### PROBLEM
Reproduce the bear safety article word for word between "Bear safety is" and "around the state.", inclusive.

### PASSAGE PROVIDED
((
Basics Safety

8 Tips for Bear Safety

By on June 12, 2017

Encounters With Bears

Bear safety is an important topic for anyone adventuring outdoors.  First, don’t be afraid; it’s quite rare to have an encounter with a bear during your outdoor excursion.  Even if you do cross paths with a bear while on your hike, chances of dying from a bear attack are extremely low.  How you act around a bear will be different, though, depending on the type of bear.  In the map from National Geographic shown below, the light blue shaded mostly in the north is where you can find polar bears.  The brownish-orange (sorry not good with colors) represents the regions where you might encounter a grizzly bear.  The remaining grey/purple shade is the region with the black bear population.  For example, I live right now in New York where (if you know your geography) you can see we have black bears all around the state.
))
Extracted page text data
((
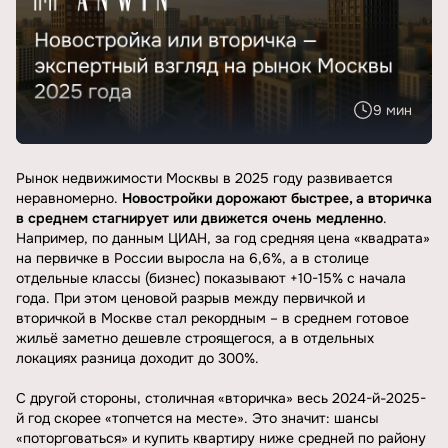
9 мин
Рынок недвижимости Москвы в 2025 году развивается
неравномерно.
Новостройки дорожают быстрее, а вторичка
в среднем стагнирует или движется очень медленно
.
Например,
по данным ЦИАН
, за год средняя цена «квадрата»
на первичке в России выросла на 6,6%, а в столице
отдельные классы (бизнес) показывают +10-15% с начала
года. При этом ценовой разрыв между первичкой и
вторичкой в Москве стал рекордным – в среднем готовое
жильё заметно дешевле строящегося, а в отдельных
локациях разница доходит до 300%.
С другой стороны, столичная «вторичка» весь 2024-й-2025-
й год скорее «топчется на месте». Это значит: шансы
«поторговаться» и купить квартиру ниже средней по району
))
### WRITTEN SOLUTION
Bear safety is an important topic for anyone adventuring outdoors.  First, don’t be afraid; it’s quite rare to have an encounter with a bear during your outdoor excursion.  Even if you do cross paths with a bear while on your hike, chances of dying from a bear attack are extremely low.  How you act around a bear will be different, though, depending on the type of bear.  In the map from National Geographic shown below, the light blue shaded mostly in the north is where you can find polar bears.  The brownish-orange (sorry not good with colors) represents the regions where you might encounter a grizzly bear.  The remaining grey/purple shade is the region with the black bear population.  For example, I live right now in New York where (if you know your geography) you can see we have black bears all around the state.